Atheist and author Richard Dawkins sent a tweet saying the Arabic phrase "Allahu Akbar" is "aggressive-sounding," The Atlantic reported.
"Listening to the lovely bells of Winchester, one of our great medieval cathedrals. So much nicer than the aggressive-sounding 'Allahu Akhbar.' Or is that just my cultural upbringing?" Dawkins asked in the tweet.
Dawkins received pushback on his comments about the Muslim phrase, which means "God is great."
He faced accusations of bigotry over the comment, Newsweek reported.
Sociolinguists say that such a perception ties into cultural beliefs.
"A lot of times, people's negative or positive attitudes about a particular group get transferred onto the language. . . they start to believe that it's just the linguistic content of the language that is the bearer of those features that they experience as negative or positive, when that is almost never the case in actuality," said Christopher Lucas, a professor of Arabic linguistics at SOAS in London, The Atlantic reported.
"Sounds are just sounds. They don't have any objective content that you can map onto specific emotional states," Lucas added.
Dawkins' "vague soup of negative ideas (about Islam) is bleeding into his transcription," Lucas said, The Atlantic reported.
The correct transliteration would be "Akbar," not "Akhbar" as Dawkins wrote, because the word does not contain a "kh" sound, and native English speakers often perceive the "kh" sound as a "harsh, ugly sound," Lucas said.

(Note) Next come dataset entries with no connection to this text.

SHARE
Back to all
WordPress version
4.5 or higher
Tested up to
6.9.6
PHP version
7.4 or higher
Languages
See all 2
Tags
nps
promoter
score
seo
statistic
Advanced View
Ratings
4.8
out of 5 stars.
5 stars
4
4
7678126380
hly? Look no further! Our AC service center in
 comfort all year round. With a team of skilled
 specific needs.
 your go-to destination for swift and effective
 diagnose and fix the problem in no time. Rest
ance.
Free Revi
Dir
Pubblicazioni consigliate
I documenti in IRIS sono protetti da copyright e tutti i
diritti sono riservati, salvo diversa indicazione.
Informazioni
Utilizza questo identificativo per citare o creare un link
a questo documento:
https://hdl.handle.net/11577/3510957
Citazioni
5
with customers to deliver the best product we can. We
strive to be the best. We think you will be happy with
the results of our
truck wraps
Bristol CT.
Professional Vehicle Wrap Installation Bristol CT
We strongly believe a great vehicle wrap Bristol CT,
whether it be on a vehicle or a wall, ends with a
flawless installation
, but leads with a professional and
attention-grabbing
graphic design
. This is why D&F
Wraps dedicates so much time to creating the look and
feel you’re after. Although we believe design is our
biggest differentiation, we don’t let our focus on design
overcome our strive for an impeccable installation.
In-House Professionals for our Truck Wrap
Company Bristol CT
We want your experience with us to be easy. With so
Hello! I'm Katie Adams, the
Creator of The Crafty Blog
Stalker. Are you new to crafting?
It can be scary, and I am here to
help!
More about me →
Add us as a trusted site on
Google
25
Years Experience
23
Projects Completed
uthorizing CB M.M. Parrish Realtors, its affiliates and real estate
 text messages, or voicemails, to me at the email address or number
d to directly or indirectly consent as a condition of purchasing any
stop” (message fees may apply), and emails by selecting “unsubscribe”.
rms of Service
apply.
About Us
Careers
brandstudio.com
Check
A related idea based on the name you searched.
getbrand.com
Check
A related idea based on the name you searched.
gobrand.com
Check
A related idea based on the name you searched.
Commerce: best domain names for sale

Dawkins followed up by saying Wednesday, "My point is that 'Allahu Akhbar' is anything but beautiful when it is heard just before a suicide bomb goes off. That is when Islam is tragically hijacked by violence."
The Atlantic reported Dawkins has frequently taken aim at the Arabic language. Lucas said his comments about the language are tied to his lack of exposure to it.
"The people who get away with simplistic ideas about languages are people who don't speak them and haven't lived the experience of those languages being used to express love and anger and hilarity and sadness," Lucas said in The Atlantic.